Now that she was out and about, their mother became known as one of the cool moms, the type who wore brightly colored turtlenecks tucked into Guess jeans and flirted with the coaches at their kids’ baseball games. She always looked stylish and put-together—a lot more put-together than her kids did. She often complained, half jokingly, that she was the kind of mom who should’ve been rewarded with cheerful, straightforward children who organized bake sales and homecoming rallies, instead of the bookish, reticent ones she got. “I don’t understand you,” sh
e’d say when she found Kathryn lurking in her bedroom on sunny afternoons. “Have you looked outside? It’s a beautiful day!”
“I’m reading, Mom.”
“Don’t you want some exercise?”
“Maybe later.”
“Are your bicycle tires pumped up?”
Kathryn would sigh exaggeratedly, a finger marking the place in her book. “Don’t know.”

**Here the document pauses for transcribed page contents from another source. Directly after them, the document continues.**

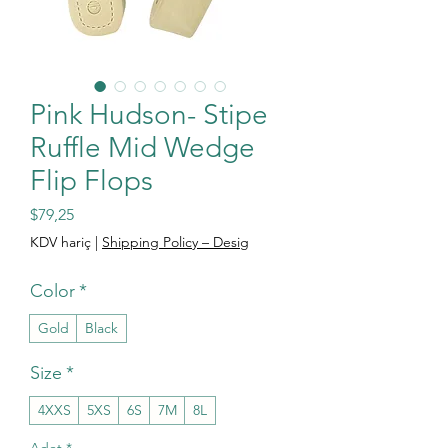
Pink Hudson- Stipe
Ruffle Mid Wedge
Flip Flops
Fiyat
$79,25
KDV hariç
|
Shipping Policy – Desig
Color
*
Gold
Black
Size
*
4XXS
5XS
6S
7M
8L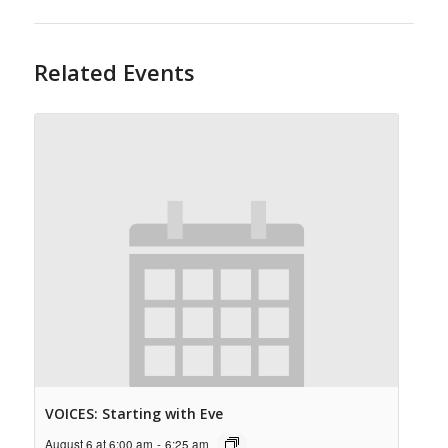
Related Events
VOICES: Starting with Eve
August 6 at 6:00 am
-
6:25 am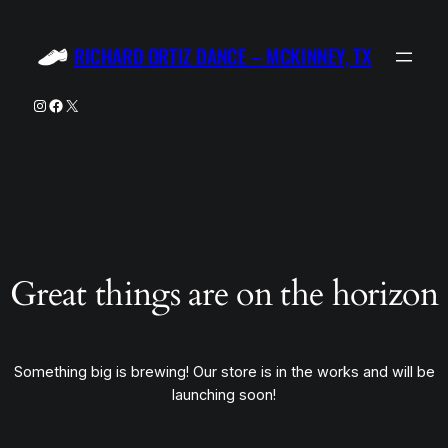
RICHARD ORTIZ DANCE – MCKINNEY, TX
Instagram
Facebook
X
Great things are on the horizon
Something big is brewing! Our store is in the works and will be
launching soon!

“I’ll check,” her mother would say brightly. “It’s a nice day for a bike ride. Maybe I’ll go, too.”
Josh became very protective of their mother. He even refused to visit his father and Margaret, but Kathryn dutifully went when they called. When she visited them in their stark new house with its vaulted ceilings and hot tub on the deck, she felt like a nun in a bordello. She disapproved of everything.
“For chrissakes, Katy, lighten up a little,” her father would laugh at her cloudy expression. “Did you bring a swimsuit? No? Maybe you can fit into one of Maggie’s.”

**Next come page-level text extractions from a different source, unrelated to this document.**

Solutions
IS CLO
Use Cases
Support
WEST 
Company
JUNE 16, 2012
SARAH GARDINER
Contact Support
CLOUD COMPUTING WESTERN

Margaret was wary around her, careful to be polite. She made perfectly balanced dinners out of gourmet cookbooks, substituting juices, she explained, for the salt and fat. Kathryn became a spy, searching for clues about what it was that made her father happy, what he had found with Margaret that he couldn’t get at home. Margaret, she discovered, was trying very hard. The shelves of her nightstand were full of titles like Wine Made Easy, A Beginners Guide to Classical Music, and Understanding Opera; home-decorating magazines with pages pinched down were arranged by month in the kitchen. Jars of vitamins lined the kitchen counter. Under the sink in the master bathroom Kathryn found a variety of douches—Lemon Fresh, Summer Sunshine, Floral Breeze. In Margaret’s dresser were lacy negligees, silk teddies, sheer French-cut underwear and a see-through black merry widow. Kathryn fingered the pieces slowly and then shut the drawer, imagining Margaret on top of her father in that outfit, moving her lithe gymnast’s body, completing the fantasy he’d constructed for himself out here in the countryside, far from the ruins of his life with them.